For those of you who haven't seen it yet it's about a guy who lost his short memory when robbers came to his house and attacked his wife.
After that incident he needed to make himself a reason to live for.
He finds the man who attacked him and kills him, but then he realizes that if he leave it like this he will have nothing to live for, so he changes some details about his killer to find him again and kill him again.
He needs to make something to live for.
The greatness of this movie is that it filmed backwards, making you experience the short memory loss.
You actually forget what happened 5 minutes ago if you don't pay attention.
Now, what am I telling you this for ?
I see this movie and I realize that I have nothing to live for (it doesn't mean that I want to take my own life, but if a roaming truck will "ride" on me...that's a different story ;)).
Anyway , except for my family I didn't receive one call yesterday for my birthday.
None except my family called me to congratulate me for my birthday.

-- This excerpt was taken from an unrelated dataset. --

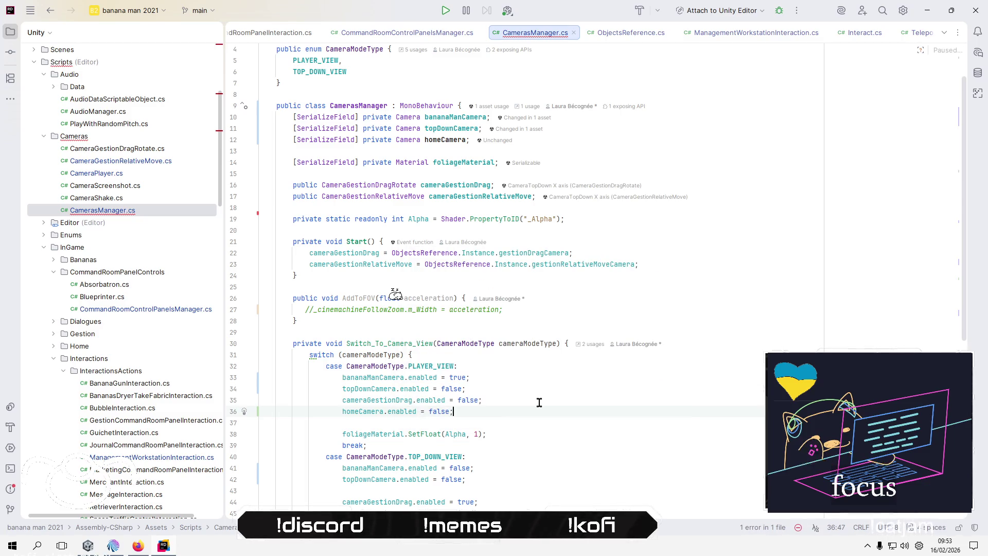
key("Down")
key("shift+Up")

I have no real friends, I have no ambitions, and if I'll die - I won't be remembered by anyone except my family.
I came to a situation that I want to forget everything that happened from my day of birth till today.
I want to forget all the people I knew all the things I've done BUT I don't want to be with a short memory loss - that's really sucks.
I want to start over from a blank page and my past is hunting me.
Sometimes I want to go to the past and change things, but as the "Alice" book/movie says "I can't go/change the past - I was a different person there".
So I want the next best thing.
Loose my memory and start from the start.